It remains to be seen whether or not Goldman Sachs will face penalties for its role in a large debt packaging transaction currently under investigation by the SEC. However, whether or not the firm did anything wrong when it created and sold a mortgage-backed instrument the SEC claims was destined to fail has taken a backseat to questions regarding the timing of the SEC's announcement and its proximity to the White House's latest push toward financial industry reform.
While regulation and reform in the financial industry are about as close to foregone conclusions as anything gets to be in Washington, questions are arising about the action against Goldman due to the party line split among SEC commissioners in voting to bring the action and the curious timing of several events over two days which included the breaking of the story in news outlets and the purchase of the Democratic National Committee of ad space related to the suit, both before the SEC made its announcement.

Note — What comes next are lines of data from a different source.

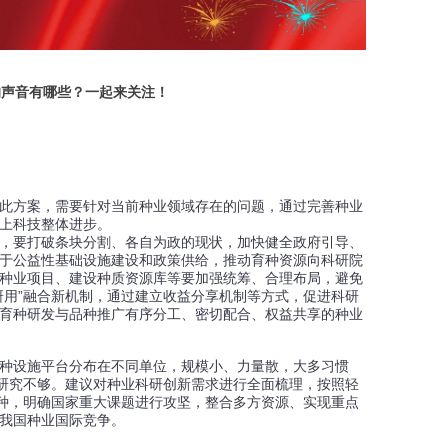
的声音有哪些？一起来关注！
此方案，需要针对当前种业领域存在的问题，通过完善种业
上科技整体进步。
，要打破条块分割、各自为政的现状，加快健全政府引导、
于公益性基础设施建设和政策供给，推动育种资源向科研院
种业项目、建设种质资源库等要加强统筹、合理布局，避免
研用”融合新机制，通过建立收益分享机制等方式，促进科研
育种研发与品种推广有序分工、密切配合、权益共享的种业
种设施平台分布在不同单位，规模小、力量散，大多习惯
性研究不够。建议对种业科研创新需求进行全面梳理，按照轻
品种，明确国家重大课题进行攻坚，整合多方资源、实现重点
我国种业国际竞争。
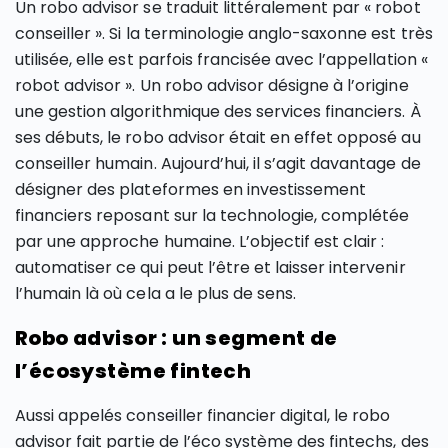
Un robo advisor se traduit littéralement par « robot
conseiller ». Si la terminologie anglo-saxonne est très
utilisée, elle est parfois francisée avec l’appellation «
robot advisor ». Un robo advisor désigne à l’origine
une gestion algorithmique des services financiers. À
ses débuts, le robo advisor était en effet opposé au
conseiller humain. Aujourd’hui, il s’agit davantage de
désigner des plateformes en investissement
financiers reposant sur la technologie, complétée
par une approche humaine. L’objectif est clair :
automatiser ce qui peut l’être et laisser intervenir
l’humain là où cela a le plus de sens.
Robo advisor : un segment de
l’écosystème fintech
Aussi appelés conseiller financier digital, le robo
advisor fait partie de l’éco système des fintechs, des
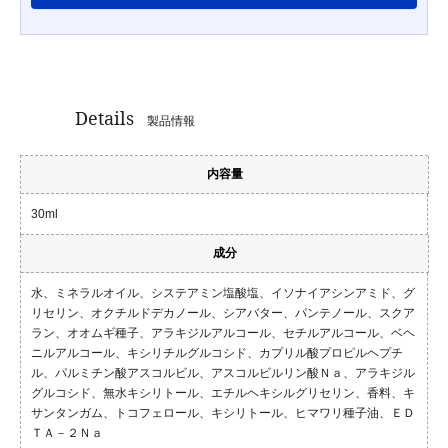
Details
製品情報
内容量
30ml
成分
水、ミネラルオイル、システアミン塩酸塩、イソナイアシンアミド、グ
リセリン、オクチルドデカノール、シアバター、パンテノール、スクア
ラン、オオムギ種子、アラキジルアルコール、セチルアルコール、ベヘ
ニルアルコール、キシリチルグルコシド、カプリル酸プロピルヘプチ
ル、パルミチン酸アスコルビル、アスコルビルリン酸Ｎａ、アラキジル
グルコシド、無水キシリトール、エチルヘキシルグリセリン、香料、キ
サンタンガム、トコフェロール、キシリトール、ヒマワリ種子油、ＥＤ
ＴＡ－２Ｎａ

The SEC is supposed to be a non-partisan entity which maintains independence from the White House and political entities. Therefore coordination with politicians, and particularly those serving on a party's national committee, would show at the very least the taint of bias, something regulators work hard to avoid. However, the head of the SEC is essentially an at-will employee serving at the President's leisure. To think that a conversation took place between the White House and the SEC before this major announcement was made, particularly with a number of Goldman alum in positions of power in the current administration and with the interesting timing of some of the events that transpired doesn't require one to be a conspiracy theorist.
Many Americans are so fed up with Wall St. that they won't care if the White House and SEC talked before action commenced. Indeed, many in this segment of the population would probably embrace concerted action, whether or not it is strictly allowed. However, enough Americans who are upset with Wall St. still believe that following rules is important that the allegations of back door dealings and coordination will leave a bad taste in some mouths. Reform is coming, as to some extent it should. But it should not come on the backs of scapegoats as the result of politicized back door dealings. If Goldman Sachs defrauded investors, it should face penalties. However, it should not be used as a political pawn the larger reform game, a move which risks painting reforms which are needed with a tainted brush.